Öğrencilik yıllarımdı. Sanki çok
uzun zaman geçmiş gibi bir yandan da dün gibi aklımda her ay anne
kokusunu özleyip sıkça yaptığım yolculuklar. İlk zamanlarda
alışamadım o uzun yola. Dokuz saat sürüyordu . Dokuz saat git 3
gün sonra dokuz saat geri dön. Uyumak isterken bir yandan da
içinden ya da kıyısından geçtiğim şehirlerin, limanların
ışıkları beni cezbediyor meraktan uyku iyice uzaklaşıyordu
benden. Küçük bir kitap okuma lambam vardı hatta ilk görüp
aldığımda çok şaşırıp sevinmiştim. Biraz da oyuncağa
benziyordu renkleri,şekli sanırım biraz da bu yüzden çok sevdim
onu. Artık yolculuklarımda insanları rahatsız etmeden kitap
okuyabilecektim ya da yazabilecektim.. Tabii babamın bana aldığı
ki o zamanlar oldukça pahalı olan cd çalardaki müziklerimin
eşliğinde. Bir süre sonra zevkli olmaya başladı yolculuklar.
Biraz veda gözyaşları, biraz kitap, biraz müzik, biraz yol
,bazen kötü havalarda tedirginlik ama yine de keyifliydi.
Saat sabaha karşı dört civarında
İzmit'de oluyorduk doğu izmit batı izmit adapazarı hepsi içiçe
neresi nerde anlayamamıştım. Ama o saatlerde limanda hala çalışan
insanlardan, büyük gemilerden oldukça etkilenmiştim ve uyuklasam
da kurulu saat gibi zınk diye gözlerimi açardım ordan geçerken
öyle bir şartlanma.
Sağda liman, solda bir sürü küçüklü
büyüklü çarpık sıralanmış evler ve ne hikmetse o saatlerde
normal şartlarda uyuması gereken onca evin ışıkları hep
yanıyordu. O evlerde yaşayan insanları hayal etmeye çalışırdım.
En çok gözümün önüne gelen de üzerinde pijamaları eşine el
kol hareketleriyle bağıran, saçı öylesine tutturulmuş ve basit
bir şekilde sarıya boyanmış yağlı saçları olan kadının
tartışmanın sonunda yediği tokattan sonraki gözyaşları.

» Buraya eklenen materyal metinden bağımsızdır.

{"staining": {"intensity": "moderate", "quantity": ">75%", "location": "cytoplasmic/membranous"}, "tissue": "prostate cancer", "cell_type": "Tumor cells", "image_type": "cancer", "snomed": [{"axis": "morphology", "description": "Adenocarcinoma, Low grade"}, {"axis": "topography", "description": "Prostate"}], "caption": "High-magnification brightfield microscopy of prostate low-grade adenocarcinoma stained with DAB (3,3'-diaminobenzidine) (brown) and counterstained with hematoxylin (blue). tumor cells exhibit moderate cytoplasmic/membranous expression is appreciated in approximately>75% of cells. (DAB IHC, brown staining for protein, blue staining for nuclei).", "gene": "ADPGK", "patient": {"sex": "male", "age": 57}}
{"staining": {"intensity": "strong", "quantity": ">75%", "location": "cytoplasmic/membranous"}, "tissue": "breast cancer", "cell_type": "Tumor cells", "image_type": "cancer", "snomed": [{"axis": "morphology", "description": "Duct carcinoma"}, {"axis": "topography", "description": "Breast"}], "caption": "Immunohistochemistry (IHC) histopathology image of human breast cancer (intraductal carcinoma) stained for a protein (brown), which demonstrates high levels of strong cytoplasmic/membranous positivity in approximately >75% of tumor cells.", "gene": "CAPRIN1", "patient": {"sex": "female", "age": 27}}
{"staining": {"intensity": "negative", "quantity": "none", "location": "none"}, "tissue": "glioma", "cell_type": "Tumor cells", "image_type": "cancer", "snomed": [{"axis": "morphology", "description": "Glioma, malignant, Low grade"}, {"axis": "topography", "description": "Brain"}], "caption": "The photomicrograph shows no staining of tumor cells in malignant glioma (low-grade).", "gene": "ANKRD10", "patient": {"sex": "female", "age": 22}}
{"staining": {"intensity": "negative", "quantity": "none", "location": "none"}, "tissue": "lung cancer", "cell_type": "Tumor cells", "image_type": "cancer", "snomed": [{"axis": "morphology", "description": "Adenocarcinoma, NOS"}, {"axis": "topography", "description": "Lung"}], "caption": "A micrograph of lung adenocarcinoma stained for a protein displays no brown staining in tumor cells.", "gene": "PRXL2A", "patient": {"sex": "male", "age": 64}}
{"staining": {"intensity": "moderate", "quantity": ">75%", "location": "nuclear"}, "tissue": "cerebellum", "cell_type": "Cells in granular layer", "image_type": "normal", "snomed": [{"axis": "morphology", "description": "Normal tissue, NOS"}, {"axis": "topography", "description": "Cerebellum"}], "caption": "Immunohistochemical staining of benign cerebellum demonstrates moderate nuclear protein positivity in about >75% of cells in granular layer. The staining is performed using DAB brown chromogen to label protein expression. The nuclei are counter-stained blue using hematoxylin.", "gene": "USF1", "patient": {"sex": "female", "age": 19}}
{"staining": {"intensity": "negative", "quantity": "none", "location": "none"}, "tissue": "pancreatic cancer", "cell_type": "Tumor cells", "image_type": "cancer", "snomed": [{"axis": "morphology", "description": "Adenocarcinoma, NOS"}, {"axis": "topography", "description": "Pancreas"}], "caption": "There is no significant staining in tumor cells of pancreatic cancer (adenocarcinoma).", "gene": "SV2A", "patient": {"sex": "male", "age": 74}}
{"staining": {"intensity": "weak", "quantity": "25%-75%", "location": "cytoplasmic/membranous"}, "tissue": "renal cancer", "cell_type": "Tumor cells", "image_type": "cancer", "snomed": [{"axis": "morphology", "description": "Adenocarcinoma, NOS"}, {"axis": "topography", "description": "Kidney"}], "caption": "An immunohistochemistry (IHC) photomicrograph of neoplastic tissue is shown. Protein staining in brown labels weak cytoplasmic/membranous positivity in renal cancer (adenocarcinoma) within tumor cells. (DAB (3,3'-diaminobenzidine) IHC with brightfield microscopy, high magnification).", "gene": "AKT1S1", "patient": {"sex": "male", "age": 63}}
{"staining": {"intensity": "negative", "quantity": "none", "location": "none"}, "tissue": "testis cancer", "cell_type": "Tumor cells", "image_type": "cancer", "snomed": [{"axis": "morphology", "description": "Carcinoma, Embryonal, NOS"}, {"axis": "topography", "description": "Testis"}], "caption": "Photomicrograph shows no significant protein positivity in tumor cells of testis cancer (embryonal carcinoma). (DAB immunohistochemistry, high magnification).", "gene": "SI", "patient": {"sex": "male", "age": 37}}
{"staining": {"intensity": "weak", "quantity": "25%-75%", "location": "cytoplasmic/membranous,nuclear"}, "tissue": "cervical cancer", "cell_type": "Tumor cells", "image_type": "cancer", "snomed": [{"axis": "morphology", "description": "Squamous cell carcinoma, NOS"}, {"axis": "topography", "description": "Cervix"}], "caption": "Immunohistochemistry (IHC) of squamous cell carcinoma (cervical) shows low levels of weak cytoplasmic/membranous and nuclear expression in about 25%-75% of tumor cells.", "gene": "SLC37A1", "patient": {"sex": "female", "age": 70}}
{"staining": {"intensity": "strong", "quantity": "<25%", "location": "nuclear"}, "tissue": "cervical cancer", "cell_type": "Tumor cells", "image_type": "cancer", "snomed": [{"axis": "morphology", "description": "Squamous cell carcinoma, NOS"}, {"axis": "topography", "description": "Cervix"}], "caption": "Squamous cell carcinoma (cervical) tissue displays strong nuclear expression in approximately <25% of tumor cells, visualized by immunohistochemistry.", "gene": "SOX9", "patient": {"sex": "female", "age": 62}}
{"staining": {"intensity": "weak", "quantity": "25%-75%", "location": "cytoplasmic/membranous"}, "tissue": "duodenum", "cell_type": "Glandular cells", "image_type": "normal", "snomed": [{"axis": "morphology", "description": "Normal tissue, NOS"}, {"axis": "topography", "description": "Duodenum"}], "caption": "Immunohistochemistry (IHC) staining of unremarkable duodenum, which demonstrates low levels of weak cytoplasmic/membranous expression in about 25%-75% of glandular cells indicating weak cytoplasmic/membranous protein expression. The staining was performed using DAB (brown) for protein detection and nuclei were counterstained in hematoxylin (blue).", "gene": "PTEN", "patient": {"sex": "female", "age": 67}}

Hep düşündüm kim bilir kaç kişi
mışıl mışıl uyuyor,kim bilir kaçı içkiden sigaradan gözleri
kanlı ağlıyor,kim bilir kaç kişi dayak yiyor kim bilir kaç kişi
delice sevişiyor ve kim bilir kaç kişi son nefesini veriyor?
Sonra uykuya dalıyorum yeniden bunları
düşünürken huzursuz. Sesleri duyuyo gibiyim şöförün dinlediği
trt fm . Birkaç saat daha geçiyor ve Ankara'da ilk gün ışığı
yorgun gözlerimin içini yakarak selamlıyor bizi. Zorla açtığım
gözlerim yanıyor ve otobüsün klimasından kurumuş boğazımı
ıslatmak için aç karnıma suyu boşaltıyorum ve biraz da yüzüme
sürüyorum.
Sabah 06.30 yolculuk bitti. Düşlerimden
sıyrılıp gerçek dünyama geri dönüyorum.